TASK INSTRUCTIONS ->
[1] Translate this sentence from the eZ Publish development guidelines into Spanish: "The next sections will cover all relevant technologies from a high level point of view."
[2] Summarize the eZ Publish development guidelines in two sentences.
[3] Quote the part of the eZ Publish development guidelines that opens with the words containing "We aim to follow" and closes with "considered resource changes)".

DOCUMENT PASSAGE ->
((

Development Guidelines

These are the development/coding guidelines for eZ Publish 5.x kernel, they are the same if you intend to write Bundles, hack on eZ Publish itself or create new functionality for or on top of eZ Publish.

Like most development guidelines these aims to improve security, maintainability, performance and readability of our software. They follow industry standards but sometimes extend them to cater specifically to our needs for eZ Publish ecosystem. The next sections will cover all relevant technologies from a high level point of view.

HTTP

eZ Publish is a web software that is reached via HTTP in most cases, out of the box in eZ Publish 5.x kernel this is specifically: web (usually HTML) or REST.

We aim to follow the latest stable HTTP specification, and industry best practice:

Expose our data in a RESTful way
- GET, HEAD, OPTIONS & TRACE methods are safe (otherwise known as nullipotent), as in: should never cause changes to resources (note: things like writing a line in a log file are not considered resource changes)
- PUT & DELETE methods are idempotent, as in multiple identical requests should all have the same result as a single request
- GET & HEAD methods should be cacheable both on client side, server-side and proxies between, as further defined in the HTTP specification
- As PUT is for replacing a resource, we should use PATCH in cases where only partial replacement is intended
Authenticated traffic
- Should use HTTPS
Session based traffic
- Should follow recommendations for Authenticated traffic
- Should use a per user session CSRF token on all requests using un-safe HTTP methods (POST, PUT, DELETE, PATCH, ...)
- Should expire session id, session data and CSRF token on login, logout and session time out, except:
  - On login session data from previous session id is moved to new session id, keeping for instance shopping basket on login
- Should avoid timing attacks by using a random amount of time for login operation
- Should never use Session id in URI's. And this feature ("SID") must always be disabled on production servers
Sessions
- Should not be used to store large amounts of data; store data in database and id's in session if needed
- Should not store critical data: if user deletes his cookies or closes his browser session data is lost
- Should use an ID generated with enough randomness to prevent prediction or brute-force attacks
Cookies (especially session cookies)

))

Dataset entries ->
((

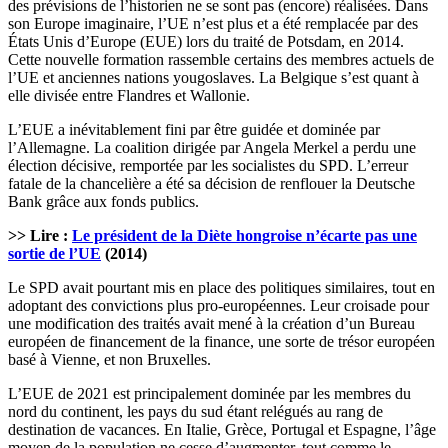
des prévisions de l’historien ne se sont pas (encore) réalisées. Dans
son Europe imaginaire, l’UE n’est plus et a été remplacée par des
États Unis d’Europe (EUE) lors du traité de Potsdam, en 2014.
Cette nouvelle formation rassemble certains des membres actuels de
l’UE et anciennes nations yougoslaves. La Belgique s’est quant à
elle divisée entre Flandres et Wallonie.
L’EUE a inévitablement fini par être guidée et dominée par
l’Allemagne. La coalition dirigée par Angela Merkel a perdu une
élection décisive, remportée par les socialistes du SPD. L’erreur
fatale de la chancelière a été sa décision de renflouer la Deutsche
Bank grâce aux fonds publics.
>> Lire :
Le président de la Diète hongroise n’écarte pas une
sortie de l’UE
(2014)
Le SPD avait pourtant mis en place des politiques similaires, tout en
adoptant des convictions plus pro-européennes. Leur croisade pour
une modification des traités avait mené à la création d’un Bureau
européen de financement de la finance, une sorte de trésor européen
basé à Vienne, et non Bruxelles.
L’EUE de 2021 est principalement dominée par les membres du
nord du continent, les pays du sud étant relégués au rang de
destination de vacances. En Italie, Grèce, Portugal et Espagne, l’âge
moyen de la population ne cesse d’augmenter, tout comme le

))

RESULTS FOR EACH TASK ->
[1] Las siguientes secciones abarcarán todas las tecnologías relevantes desde un punto de vista de alto nivel.

[2] The development guidelines for the eZ Publish 5.x kernel apply equally to writing Bundles, hacking on eZ Publish itself, or creating new functionality, and they aim to improve security, maintainability, performance and readability. For HTTP, they call for exposing data in a RESTful way, using HTTPS for authenticated traffic, and protecting sessions with CSRF tokens, randomly generated IDs and limits on what sessions store.

[3]
We aim to follow the latest stable HTTP specification, and industry best practice:

Expose our data in a RESTful way
- GET, HEAD, OPTIONS & TRACE methods are safe (otherwise known as nullipotent), as in: should never cause changes to resources (note: things like writing a line in a log file are not considered resource changes)